Professor e pesquisador da faculdade de educação da Unicamp, Evaldo Piolli explica que a ideia de vouchers já está presente no ensino do país em programas como o ProUni, um exemplo de subsídio de alunos que oferece bolsas, parciais ou integrais, para o acesso a instituições privadas de ensino superior. No entanto, em sua visão, um sistema similar ao dos créditos geraria cinco grandes impactos na educação brasileira.

— Fragilização da rede pública de ensino: “primeiro ponto seria a destruição e a fragilização dos sistemas públicos de ensino, do princípio de que a educação é um direito público universal e da laicidade do Estado, pois parte desses recursos terminaria indo para organizações religiosas também”.

— Favorecimento de interesses particulares: “a educação não pode ser considerada um serviço ou uma mercadoria que gera lucro. Então, medidas como essa deverão favorecer o mercado e abrir cada vez mais o acesso de interesses particulares aos fundos públicos. Esses que defendem a política de vouchers e a transferência de recursos públicos para as escolas privadas advogam também pela flexibilização dos recursos do Fundo de Manutenção e Desenvolvimento da Educação Básica (Fundeb). E isso é preocupante”.
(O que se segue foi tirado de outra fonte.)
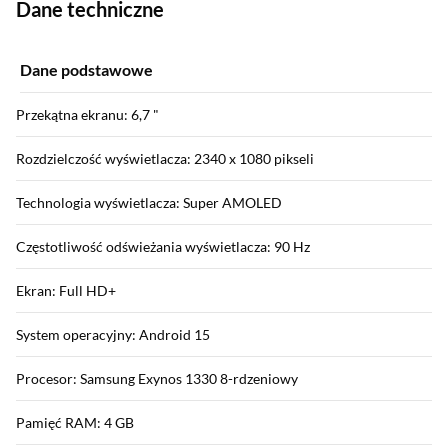
Dane techniczne
Dane podstawowe
Przekątna ekranu: 6,7 "
Rozdzielczość wyświetlacza: 2340 x 1080 pikseli
Technologia wyświetlacza: Super AMOLED
Częstotliwość odświeżania wyświetlacza: 90 Hz
Ekran: Full HD+
System operacyjny: Android 15
Procesor: Samsung Exynos 1330 8-rdzeniowy
Pamięć RAM: 4 GB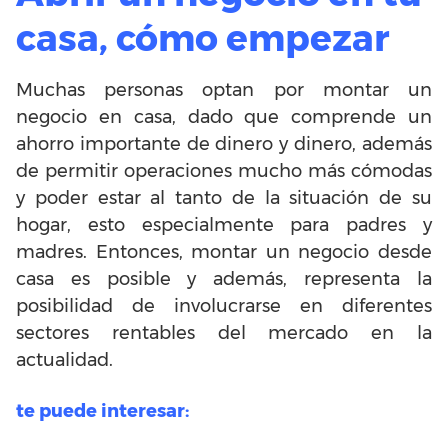
casa, cómo empezar
Muchas personas optan por montar un
negocio en casa, dado que comprende un
ahorro importante de dinero y dinero, además
de permitir operaciones mucho más cómodas
y poder estar al tanto de la situación de su
hogar, esto especialmente para padres y
madres. Entonces, montar un negocio desde
casa es posible y además, representa la
posibilidad de involucrarse en diferentes
sectores rentables del mercado en la
actualidad.
te puede interesar:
— Crescimento da segregação e da desigualdade: “segregação espacial das escolas que estão situadas em áreas de vulnerabilidade. Se você coloca o sistema concorrencial onde você tem dificuldades para que os alunos apresentem os resultados esperados nesse sistema de exames, você vai taxar essas escolas e seus professores como ineficientes. Aos poucos, essas escolas ficarão ainda mais enfraquecidas. Com isso, há a segregação e estigmatização de escolas com poucos recursos”.

— Fragmentação da oferta: “pensando na lógica da fragilização, cria-se diferentes tipos de possibilidades, propostas pedagógicas, formas de tratar os conteúdos. Quebra-se a unidade que deveria haver num sistema de ensino, que a gente ainda está construindo no país. Nós não temos sistema de ensino sólido, do ponto de vista teórico e da prática pedagógica. Você cria uma fragmentação da oferta e uma expressão disso é, por exemplo, a quantidade de diferentes sistemas apostilados”.

— Carreira docente: “quebrando o sistema público, a consequência visível se dá na carreira docente. Há um aumento da precarização também na contratação. Você vai ter professores ganhando salários diferentes e maior quebra de jornada. A privatização ampla da educação leva ao fim da carreira docente”.